André Goeritz - Men Like Trees Walking, 2013

Men Like Trees Walking, 2013, Hemlock Fir,PureBond Birch plywood (FSC) and steel mending plates, 144" x 144" x 144"

     
André Goeritz - Tunnel Vision, 2013

Tunnel Vision, 2013
Oil on Birch wood
102" x 60" x 30"

André Goeritz - Say Church ("Church," they said. "Church"), 2013

Say Church "Church," they said, "Church."
2013
Oil on panel
12" x 12"

 

Past Exhibition

André Goeritz

Looks Back At You

May 19 – June 23, 2013
Artist Reception: Sunday, May 19, 5 – 7 p.m.

Our presence in a room is immediate, but the room’s relation to our country as a nation, and beyond that, to international relations and cosmic relations, dissolves into a web of ideas and images that reach through our senses only insofar as the symbol systems that report on them are heard or seen. To mistake this vast tangle of ideas for immediate experience is much more fallacious than to accept a dream as an immediate experience. For a dream really is an immediate experience, but the information that we receive about today’s events throughout the world most decidedly are not.

--Kenneth Burke

CB1 Gallery is pleased to present our first solo exhibition of André Goeritz, Looks Back At You. Just as Kenneth Burke makes the distinction between direct experience and the idea of an experience, André Goeritz explores similar concepts through painting and sculpture. Combining painting and sculpture to form installations that speak to an overall holistic perspective, while their individual components tell different stories entirely. The exhibition will be on view May 19 – June 23, 2013. A reception for the artist will be held on Sunday, May 19, 2013, 5 – 7 p.m.

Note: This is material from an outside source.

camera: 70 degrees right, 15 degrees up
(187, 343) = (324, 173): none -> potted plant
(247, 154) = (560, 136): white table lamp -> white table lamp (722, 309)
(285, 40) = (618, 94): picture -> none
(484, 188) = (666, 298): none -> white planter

André Goeritz explores three main areas with his sculptures: the interaction between individual elements and the structures they create, how knowledge and observation is affected by perspective, and the modification of individual elements as they interact with adjacent components to affect overall structures.

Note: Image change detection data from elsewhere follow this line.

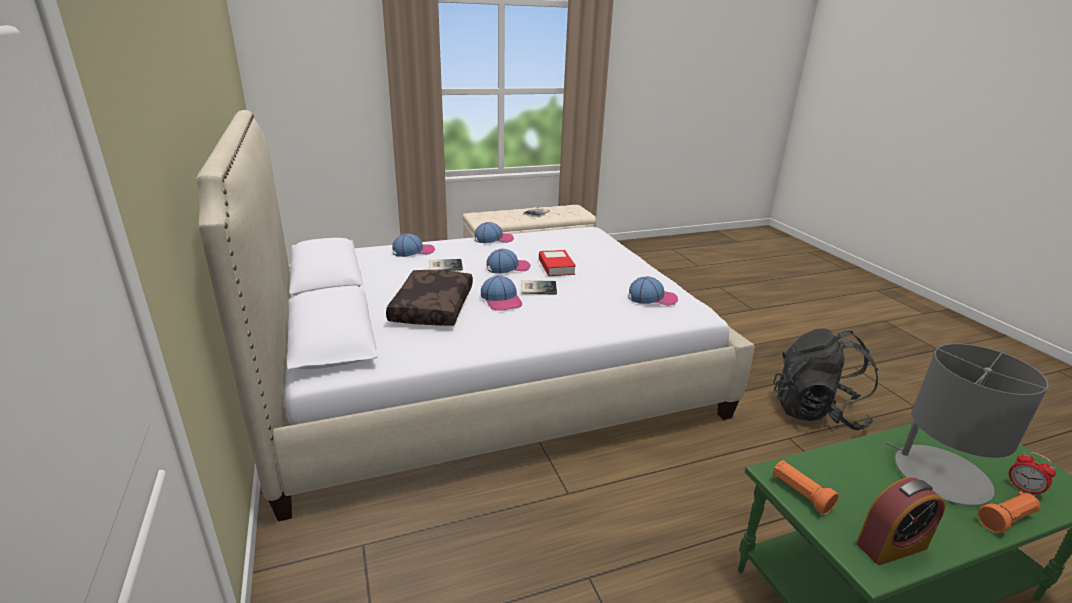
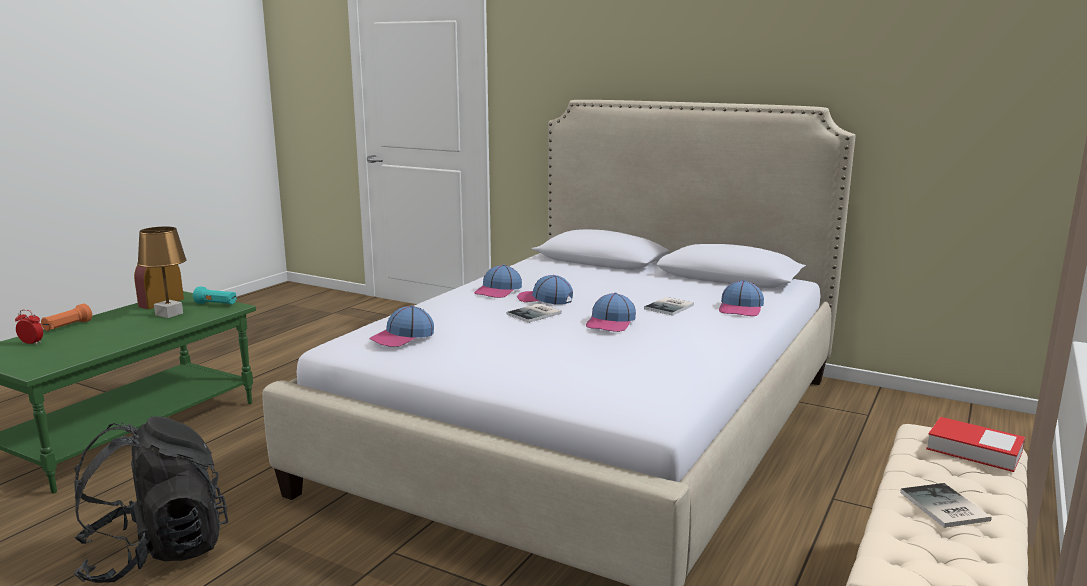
camera: 140 degrees right, 10 degrees down
(431, 307) = (586, 283): brown pillow -> none
(494, 239) = (721, 348): cap -> cap (498, 291)
(556, 267) = (566, 340): book -> book (974, 450)
(800, 494) = (216, 304): orange flashlight -> turquoise flashlight
(864, 492) = (169, 314): none -> brown table lamp
(940, 475) = (100, 333): grey table lamp -> none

Each sculpture begins with a single unit. The angles used to construct each unit are devised to uphold the integrity of larger structures that are the sum of its parts. Many units are placed together, side-by-side, one atop the other, in a building process. Perceived as identical, some of the variables of these units are changed to alter and disrupt otherwise predictable outcomes. The act of layering, building, and constructing with repetitious purpose allude to the perceived solidity and permanence of structures.

André Goeritz’ paintings, while representational, attempt to leave the viewer questioning notions of authenticity, authority, and authorship. Goeritz also pushes the relationship between recognizable imagery with what he calls “topographical abstraction,”—burying imagery within a field of abstraction—topographically disrupting the privilege that perspective and certainty can bring.

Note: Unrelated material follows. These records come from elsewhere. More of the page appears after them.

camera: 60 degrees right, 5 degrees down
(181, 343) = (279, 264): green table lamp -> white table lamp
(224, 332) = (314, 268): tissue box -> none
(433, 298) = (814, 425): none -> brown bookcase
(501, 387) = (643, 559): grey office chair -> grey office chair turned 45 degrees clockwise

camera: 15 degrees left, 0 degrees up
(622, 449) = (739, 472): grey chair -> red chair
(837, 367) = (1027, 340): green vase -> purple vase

André Goeritz is an artist and writer who lives and works in Los Angeles, CA. He received his MFA from Claremont Graduate University in 2011. Goeritz has an MA in Communication and a BA in Theater Arts from California State University, Los Angeles. His work was recently included in an exhibition The Violent Bear it Away: 12 Artists Respond to Violence at Biola, University. In addition he has exhibited work locally, in group exhibitions at CB1 Gallery, Richard Heller Gallery, and Ann 330 Gallery.